Repeat, word for word, every line from the line holding "tarjetas de crédito" through the final line of the entries below. Skip all pictures.

*** Opening Task material ***

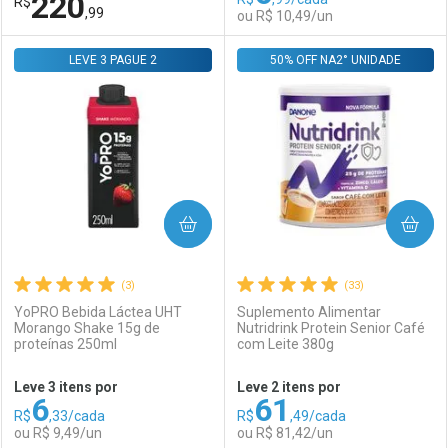
220
R$
Comprar sem Desconto
Comprar sem Desconto
Por R$ 48,99/cada
Por R$ 9,49/cada
,99
ou R$ 10,49/un
Por R$ 48,99/cada
Por R$ 9,49/cada
LEVE 3 PAGUE 2
FECHAR
FECHAR
50% OFF NA2° UNIDADE
F
F
Laboratório
Por Menos
Laboratório
Por Menos
COMPRAR
COMPRAR
(3)
(33)
YoPRO Bebida Láctea UHT
Suplemento Alimentar
Morango Shake 15g de
Nutridrink Protein Senior Café
proteínas 250ml
com Leite 380g
Ativar Desconto
Ativar Desconto
Leve 3 itens por
Leve 2 itens por
6
61
Comprar sem Desconto
Comprar sem Desconto
R$
,33/cada
R$
,49/cada
Comprar sem Desconto
Comprar sem Desconto
Por R$ 220,99/cada
Por R$ 10,49/cada
ou R$ 9,49/un
ou R$ 81,42/un
Por R$ 220,99/cada
Por R$ 10,49/cada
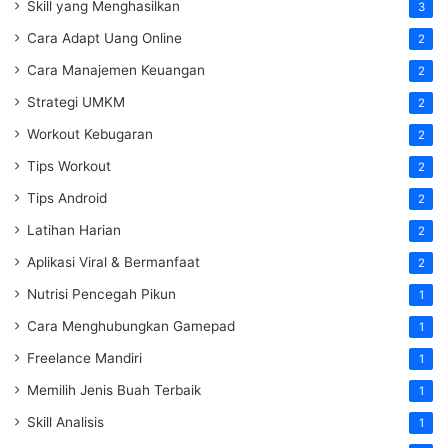
Skill yang Menghasilkan
3
Cara Adapt Uang Online
2
Cara Manajemen Keuangan
2
Strategi UMKM
2
Workout Kebugaran
2
Tips Workout
2
Tips Android
2
Latihan Harian
2
Aplikasi Viral & Bermanfaat
2
Nutrisi Pencegah Pikun
1
Cara Menghubungkan Gamepad
1
Freelance Mandiri
1
Memilih Jenis Buah Terbaik
1
Skill Analisis
1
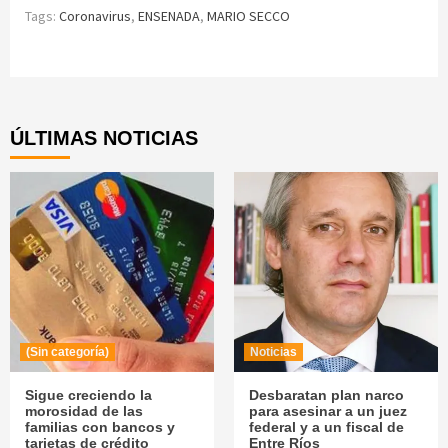
Tags:
Coronavirus
,
ENSENADA
,
MARIO SECCO
Continue
Reading
ÚLTIMAS NOTICIAS
(Sin categoría)
Noticias
Sigue creciendo la
Desbaratan plan narco
morosidad de las
para asesinar a un juez
familias con bancos y
federal y a un fiscal de
tarjetas de crédito
Entre Ríos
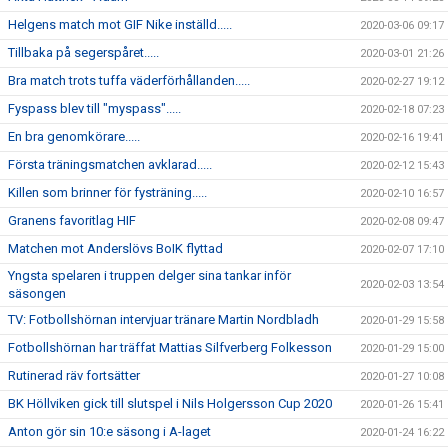
Helgens match mot GIF Nike inställd.....
2020-03-06 09:17
Tillbaka på segerspåret.....
2020-03-01 21:26
Bra match trots tuffa väderförhållanden.....
2020-02-27 19:12
Fyspass blev till "myspass".....
2020-02-18 07:23
En bra genomkörare.....
2020-02-16 19:41
Första träningsmatchen avklarad.....
2020-02-12 15:43
Killen som brinner för fysträning.....
2020-02-10 16:57
Granens favoritlag HIF
2020-02-08 09:47
Matchen mot Anderslövs BoIK flyttad
2020-02-07 17:10
Yngsta spelaren i truppen delger sina tankar inför
2020-02-03 13:54
säsongen
TV: Fotbollshörnan intervjuar tränare Martin Nordbladh
2020-01-29 15:58
Fotbollshörnan har träffat Mattias Silfverberg Folkesson
2020-01-29 15:00
Rutinerad räv fortsätter
2020-01-27 10:08
BK Höllviken gick till slutspel i Nils Holgersson Cup 2020
2020-01-26 15:41
Anton gör sin 10:e säsong i A-laget
2020-01-24 16:22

*** Closing Task material ***

Solution to the exercise:
tarjetas de crédito
Entre Ríos
Helgens match mot GIF Nike inställd.....
2020-03-06 09:17
Tillbaka på segerspåret.....
2020-03-01 21:26
Bra match trots tuffa väderförhållanden.....
2020-02-27 19:12
Fyspass blev till "myspass".....
2020-02-18 07:23
En bra genomkörare.....
2020-02-16 19:41
Första träningsmatchen avklarad.....
2020-02-12 15:43
Killen som brinner för fysträning.....
2020-02-10 16:57
Granens favoritlag HIF
2020-02-08 09:47
Matchen mot Anderslövs BoIK flyttad
2020-02-07 17:10
Yngsta spelaren i truppen delger sina tankar inför
2020-02-03 13:54
säsongen
TV: Fotbollshörnan intervjuar tränare Martin Nordbladh
2020-01-29 15:58
Fotbollshörnan har träffat Mattias Silfverberg Folkesson
2020-01-29 15:00
Rutinerad räv fortsätter
2020-01-27 10:08
BK Höllviken gick till slutspel i Nils Holgersson Cup 2020
2020-01-26 15:41
Anton gör sin 10:e säsong i A-laget
2020-01-24 16:22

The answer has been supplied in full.